Bölüm 12 - Susturan Öpücük

31K 860 366
                                    

Valenin getirdiği arabaya binene kadar tek kelime etmedik ikimiz de. Oturup kemerimi bağladıktan sonra telefonumu çıkarıp teker teker mesaj attım arkadaşlarıma. Benim planladığım bu yemek saçma sapan bir hal almıştı.

Alaz'a dönerek "çok saçma bir noktada geldin kusura bakma. Hazal anlamadığım bir şekilde bana patlayıp durdu".

"Anladım orasını zaten de arkadaşın neden sarılıyordu sana, orasını anlayamadım." Sorunumuz bu mu yani adam?

"Gediz öyledir. İçlerinden en mesafelisi odur ama en çok o anlar beni. En iyi o tanır, en çok o korur, sahiplenir. Hazal beni kırdığı için ve çok özlediği için sarılıyordu. Ne var bunda?"

"Aşık sana yani?" çüş!

"Ne alakası var çok samimi arkadaşım diyorum. Aşık falan ne diyorsun ya? Sinirlerim tepemde zaten!" daha neler?

"Bu anlattıklarını aşık adamlar yapar. Sen görmek istemiyorsun belli ki. Ben geldiğim an itibariyle adam renk değiştirdi resmen. Elinden gelse boğacak beni" uzatmasak?

"Alaz çok üzgün ve yorgunum. İnan tartışacak gücüm yok, kapatalım mı bu konuyu?"

"Tamam Aden Hanım, anlat bakalım Hazal sana neden salladı durduk yere?"

"Ben de anlamadım ki? Gediz benden dolayı dedi ama sebebini söylemedi. Sadece Gediz ben yokken yoğunmuş pek görüşememişler. Sanırım ben geldikten sonra görüşmeye fırsat buldu diye bozuldu" nefes verip devam ettim. "Hayır kendi de söyledi zaten son dakika ayarladım diye. Gediz'e mi aşık ne bu kız ben anlamadım ki?" olabilir miydi?

"Dediğim çıkıyor işte. Hazal Gediz'e, Gediz sana bir şeyler hissediyor ve Hazal bunu farkettiği için sana sarmış. Bu kadar basit bunu göremiyor musun gerçekten?" durum analizciniz geldi hanım.

"Ya biz çocukluk arkadaşıyız sanmıyorum. Fesat mısın sen? Aklıma neler sokuyorsun farkında mısın?" hah şimdi gel de işin içinden çık.
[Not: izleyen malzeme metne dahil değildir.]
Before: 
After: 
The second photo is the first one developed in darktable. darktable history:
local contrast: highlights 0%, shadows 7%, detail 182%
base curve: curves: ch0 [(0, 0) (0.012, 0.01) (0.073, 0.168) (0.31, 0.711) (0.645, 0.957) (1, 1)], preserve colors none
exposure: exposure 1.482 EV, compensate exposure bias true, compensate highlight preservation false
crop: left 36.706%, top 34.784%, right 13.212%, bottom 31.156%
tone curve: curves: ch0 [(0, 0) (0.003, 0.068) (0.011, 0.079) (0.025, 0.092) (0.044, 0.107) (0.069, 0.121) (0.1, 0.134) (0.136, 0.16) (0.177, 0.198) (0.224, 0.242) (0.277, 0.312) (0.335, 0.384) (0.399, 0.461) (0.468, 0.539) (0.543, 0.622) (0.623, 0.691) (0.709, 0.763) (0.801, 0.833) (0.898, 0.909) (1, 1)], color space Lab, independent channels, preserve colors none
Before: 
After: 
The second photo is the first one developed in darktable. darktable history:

"Tamam küçük hanım ben fesat olayım. Bu arada beni mi stalkluyordun sen?" yüzünde her zaman beliren piç gülümseme yine yerleşmişti dudaklarına.

"Evet ölüyorum derdinden fotoğraflarına bakayım dedim. Ya birbirini takip etmeyen sevgili mi olur? Ondan dolayı yani" bu söylediğine gerçekten inandın mı Aden sen? Bence hiç fena değildi.

"Haklısın, ben de seni takip edeyim bir ara" gülümseyerek bana bakarken gözleri bacaklarıma kaydı. "Çok yakışmış üzerindeki ama biraz kısa gibi sanki. Rahat edebiliyor musun bununla?"

"Etmesem giymem değil mi?" mantıklı düşününce evet.

"Yani öyle tabi de ne bileyim biraz fazla kısa sanki. Daha rahat edebileceğin şeyler mi giysen acaba?"

"Sen benim kıyafetlerime mi karışıyorsun bana mı öyle geliyor?" diye sorduğumda şaşkın gözlerle bana bakıp "ne alakası var seni düşündüğüm için söyledim sadece. Tamam bir şey demedim. Ne istersen onu giyin".

"E öyle olacak zaten 26 yaşındayım ben Alaz Arcaoğlu farkında mısın bilmem?" bu neydi şimdi yahu?

"Aman be anladık. Şaka bir yana düne kafam takıldı benim. Bundan sonra seni yalnız bırakmayacağım hiç. Bir de sana kendini korumayı öğretmem lazım. Gerçi bu 40 kilo halinle nasıl koruyacaksan?"

"Gerçekten mi?" beni bu kadar mı önemsiyordu?

"Gerçekten tabi Aden. Bir daha birinin sana zarar vermeye yeltenmesi durumunda onu pişman etmeni istiyorum minik kızım" düştüm Allah kaldır beni.

"Hayır ben kör falanım sanırım. Senin gibi adamlar varken gidip o geri zekalı Kuzey için 6 yılımı harcamam aptallığı peki?" senin gibi adamlar derken? Biraz daha belli edip direkt sen varken deseydin keşke.